I add: “Nick didn’t do anything.”

Someone from the sheriff’s department comes over to our car. He leans into the open window on my dad’s side. “You all can go on home,” he says. To my dad: “Did you tell her?”

“Tell me what?”

Dad won’t look at me. The officer crouches down lower so he can see my face.

“Tell me what?” I ask again.

Dad closes his eyes, shakes his head.

The officer says, “They found remains.”

Day 12

Wednesday

KPXU

SPECIAL REPORT

This is Melinda Ford, live at the search site just outside Dillon’s Bluff, where hikers made a gruesome discovery yesterday morning. Here’s what we know: three hikers were a few miles off the Ridgeline Trail when they literally stumbled onto a human hand, and immediately notified authorities. As you can imagine, there was concern that the remains were somehow related to thirteen-year-old Jody Shaw, who has been missing for nearly a week and a half.

Unfortunately, yesterday’s confusion led to misinformation. A local radio station reported that Jody’s body had been found, and that story was widely reported for much of the day. However, as of right now, it is not believed that the remains are at all related to the Jody Shaw case. The size of the hand and the state of decomposition led experts to believe that the hand belongs to an adult male deceased for at least a month. There will be a press conference later today to confirm these details.

It’s not all good news for the Shaw family. Sources tell us that Nick Shaw, Jody’s eighteen-year-old brother, was taken into custody yesterday afternoon for reasons not made known and given a second polygraph. Neither the family nor the authorities have any comment at this time, but we expect that to be addressed at the press conference as well.

I’m in the yard, fiddling with the plastic sheeting and wondering how long it’s going to take to thoroughly smother everything that’s under there, though I guess I shouldn’t worry about that since Mom’s return is so… indefinite. I hear the back door slide open and look up; Dad stands there, watching, his coffee cup in hand.

“You need any help with that?”

“No.”

You would think I’d feel happy and relieved now that we know that the remains aren’t Jody’s. In a way it feels like we should start the search all over again, like we’ve been given a second chance. But in another way, the more time goes by, the harder it is to not know anything, to just be in the dark. Knowing for sure, even bad news, would at least be one thing that’s certain.

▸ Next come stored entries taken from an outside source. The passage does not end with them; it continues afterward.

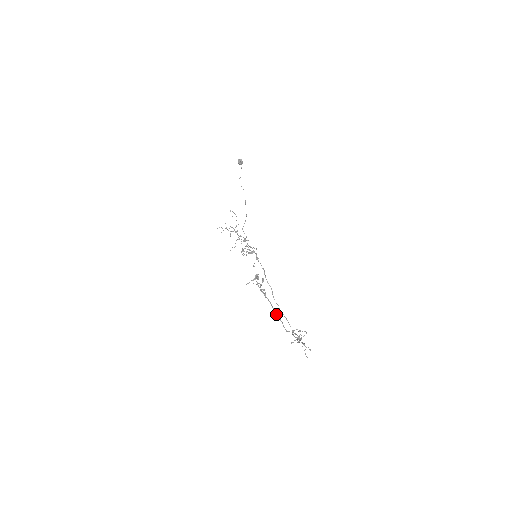
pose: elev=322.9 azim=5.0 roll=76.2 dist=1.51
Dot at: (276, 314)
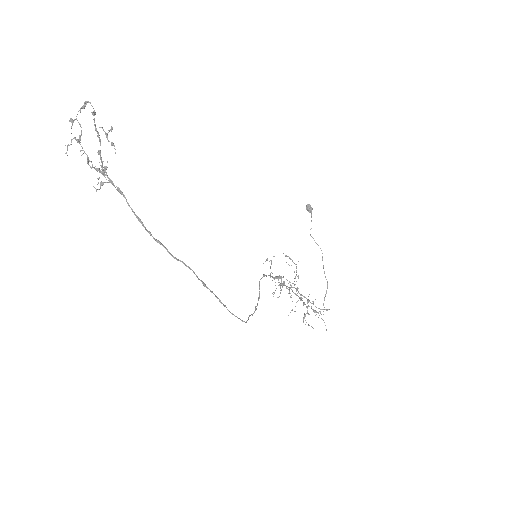
Dot at: (98, 151)
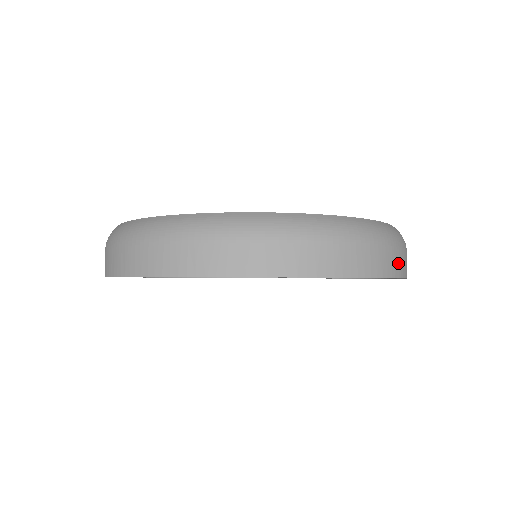
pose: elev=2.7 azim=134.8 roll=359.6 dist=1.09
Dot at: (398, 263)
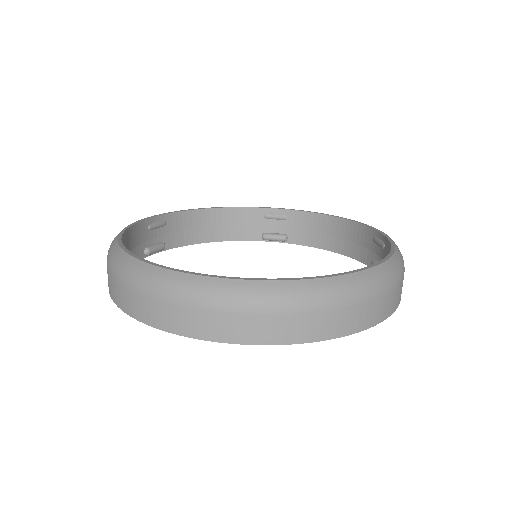
Dot at: occluded
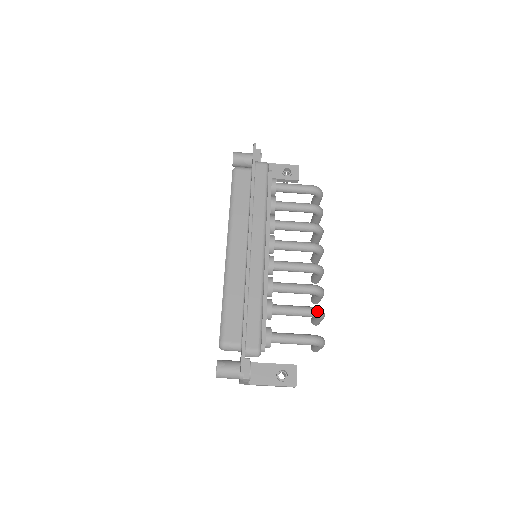
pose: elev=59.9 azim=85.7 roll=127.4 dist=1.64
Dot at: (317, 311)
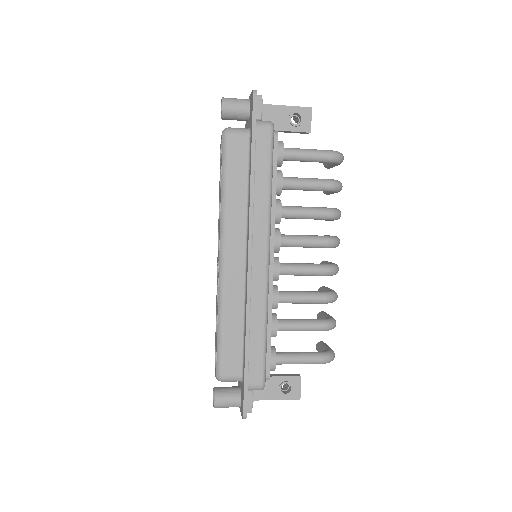
Dot at: (329, 326)
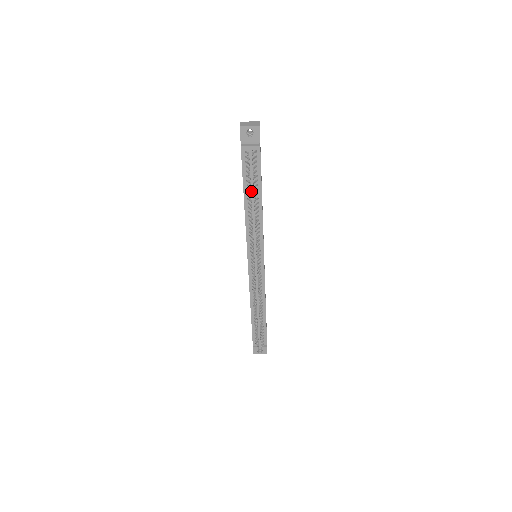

Dad tried to sit me down last night and talk to me about what happened with Nick. He tried to get the point across that this is danger, real danger, and I can’t go on acting like everything and everyone is safe.

“I don’t think that,” I said. If anything I feel the opposite. Just because I trust one person doesn’t mean I trust anyone else.

We went around and around, and eventually I wouldn’t reply to anything and only sat there at the table with my arms folded, telling him over and over, “I’m tired.”

Finally he gave up, and let me go to bed.

I didn’t sleep. I stayed up nearly all night with my phone in my hand, on vibrate, hoping for a call or a text or anything from Nick. Over and over again I replayed being out in that field with him, the moment I knew I was safe with him and he was going to kiss me.